Edirne tava ciğeri meşhurdur. Edirne’ye gelen mutlaka tadına bakar. Ciğerci Niyazi Usta, Edirne’nin gönüllü turizm elçisi Tarihi Ciğerci Bahri Bey ve Ciğerci Aydın Usta Edirne’de ciğer denilince akla ilk gelen isimlerin başında geliyorlar. Edirne’ne toplam 38 tane ciğerci var, 22 tanesi en gözde olanları. Coğrafi işaretli bu ürünün özelliği Trakya’da yetişen 2 yaşını geçmemiş danaların karaciğerinden olması. Ciğerin el emeği, göz nuru doğranması büyük zahmet ve ustalık gerektiriyor. Lezzetli bir ciğer için 4-5 günde tüketilmesi taze olması, pişirilmesi, yağının temiz olması ve değiştirilmesi önemli. Edirne’den dönerken Kavala Kurabiyesi, Badem Ezmesi ve Gül Kolonyası alabilirsiniz.

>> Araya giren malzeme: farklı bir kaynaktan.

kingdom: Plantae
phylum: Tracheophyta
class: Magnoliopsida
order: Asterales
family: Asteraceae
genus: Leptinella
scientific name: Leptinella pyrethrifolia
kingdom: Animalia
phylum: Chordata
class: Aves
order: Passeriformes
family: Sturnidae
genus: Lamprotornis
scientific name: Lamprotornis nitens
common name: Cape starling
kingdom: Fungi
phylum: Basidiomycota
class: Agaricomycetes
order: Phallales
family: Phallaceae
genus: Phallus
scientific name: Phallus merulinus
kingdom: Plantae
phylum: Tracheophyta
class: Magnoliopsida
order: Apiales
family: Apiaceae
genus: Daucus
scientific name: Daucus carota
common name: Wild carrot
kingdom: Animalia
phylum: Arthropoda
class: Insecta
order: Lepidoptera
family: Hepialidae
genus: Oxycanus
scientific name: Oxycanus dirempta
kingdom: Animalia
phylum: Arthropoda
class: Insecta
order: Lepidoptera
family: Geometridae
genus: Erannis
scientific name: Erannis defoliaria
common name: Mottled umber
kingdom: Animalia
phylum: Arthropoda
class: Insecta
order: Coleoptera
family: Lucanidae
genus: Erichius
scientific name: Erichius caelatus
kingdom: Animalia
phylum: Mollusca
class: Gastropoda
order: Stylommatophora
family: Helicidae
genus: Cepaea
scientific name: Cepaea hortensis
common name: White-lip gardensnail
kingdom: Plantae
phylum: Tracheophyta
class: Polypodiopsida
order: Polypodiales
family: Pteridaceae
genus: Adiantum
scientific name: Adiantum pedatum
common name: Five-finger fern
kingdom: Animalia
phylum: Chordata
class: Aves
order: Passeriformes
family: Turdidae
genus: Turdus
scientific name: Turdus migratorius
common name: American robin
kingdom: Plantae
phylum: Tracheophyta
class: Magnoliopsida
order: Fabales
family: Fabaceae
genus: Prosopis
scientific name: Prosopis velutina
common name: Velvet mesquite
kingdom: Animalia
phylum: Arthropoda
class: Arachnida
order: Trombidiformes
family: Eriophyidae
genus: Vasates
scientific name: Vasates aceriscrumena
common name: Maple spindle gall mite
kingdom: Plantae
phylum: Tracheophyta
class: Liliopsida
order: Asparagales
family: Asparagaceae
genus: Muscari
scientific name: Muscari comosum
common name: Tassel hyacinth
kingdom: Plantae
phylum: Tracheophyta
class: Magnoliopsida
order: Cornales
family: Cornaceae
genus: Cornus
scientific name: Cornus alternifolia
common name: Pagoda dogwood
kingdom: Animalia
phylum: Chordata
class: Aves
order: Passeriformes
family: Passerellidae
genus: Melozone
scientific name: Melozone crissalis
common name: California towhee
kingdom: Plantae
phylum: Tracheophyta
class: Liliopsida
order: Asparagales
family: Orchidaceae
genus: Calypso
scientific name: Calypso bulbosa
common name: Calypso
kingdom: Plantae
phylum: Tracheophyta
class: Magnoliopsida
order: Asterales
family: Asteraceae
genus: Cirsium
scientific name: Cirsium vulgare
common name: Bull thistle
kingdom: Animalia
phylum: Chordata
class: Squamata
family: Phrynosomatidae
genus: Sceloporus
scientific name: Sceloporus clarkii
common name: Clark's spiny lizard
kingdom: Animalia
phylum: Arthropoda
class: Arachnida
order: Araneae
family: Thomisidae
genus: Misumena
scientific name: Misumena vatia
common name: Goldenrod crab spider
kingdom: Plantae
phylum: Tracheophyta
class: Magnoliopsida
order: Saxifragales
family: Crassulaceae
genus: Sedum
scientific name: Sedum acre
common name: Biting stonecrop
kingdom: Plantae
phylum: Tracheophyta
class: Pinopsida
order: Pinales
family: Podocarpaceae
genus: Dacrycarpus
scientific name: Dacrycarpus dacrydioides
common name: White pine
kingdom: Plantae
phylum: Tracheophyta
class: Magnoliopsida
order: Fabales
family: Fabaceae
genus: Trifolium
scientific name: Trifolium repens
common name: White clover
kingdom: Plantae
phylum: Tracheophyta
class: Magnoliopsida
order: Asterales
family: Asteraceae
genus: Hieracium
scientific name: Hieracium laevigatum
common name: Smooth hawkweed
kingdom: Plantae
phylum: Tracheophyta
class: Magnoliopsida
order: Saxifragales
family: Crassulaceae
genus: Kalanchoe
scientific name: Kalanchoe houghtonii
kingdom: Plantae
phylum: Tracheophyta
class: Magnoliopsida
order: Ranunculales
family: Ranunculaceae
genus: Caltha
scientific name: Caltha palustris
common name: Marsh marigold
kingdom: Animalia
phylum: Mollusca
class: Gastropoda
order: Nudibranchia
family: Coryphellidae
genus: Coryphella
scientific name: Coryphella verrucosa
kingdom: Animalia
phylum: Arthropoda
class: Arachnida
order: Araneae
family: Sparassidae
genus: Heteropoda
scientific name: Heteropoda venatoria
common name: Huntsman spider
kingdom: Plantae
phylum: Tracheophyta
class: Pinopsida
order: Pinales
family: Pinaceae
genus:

Edirne turizminde gözlemlediğim ve geliştirilmesi gereken Yunanistan, Bulgaristan ve Türkiye’den gelen ziyaretçilerin konaklamalı olarak Edirne’de kalması günübirlik ziyaretlerden çok daha verimli olacağı kanısındayım. Bunun içinde gerek otellerin, gerek hizmet ve servis sektörünün daha iyi olması gerekliliği ve otel sayılarının bilinçli bir şekilde çoğalması önemlidir.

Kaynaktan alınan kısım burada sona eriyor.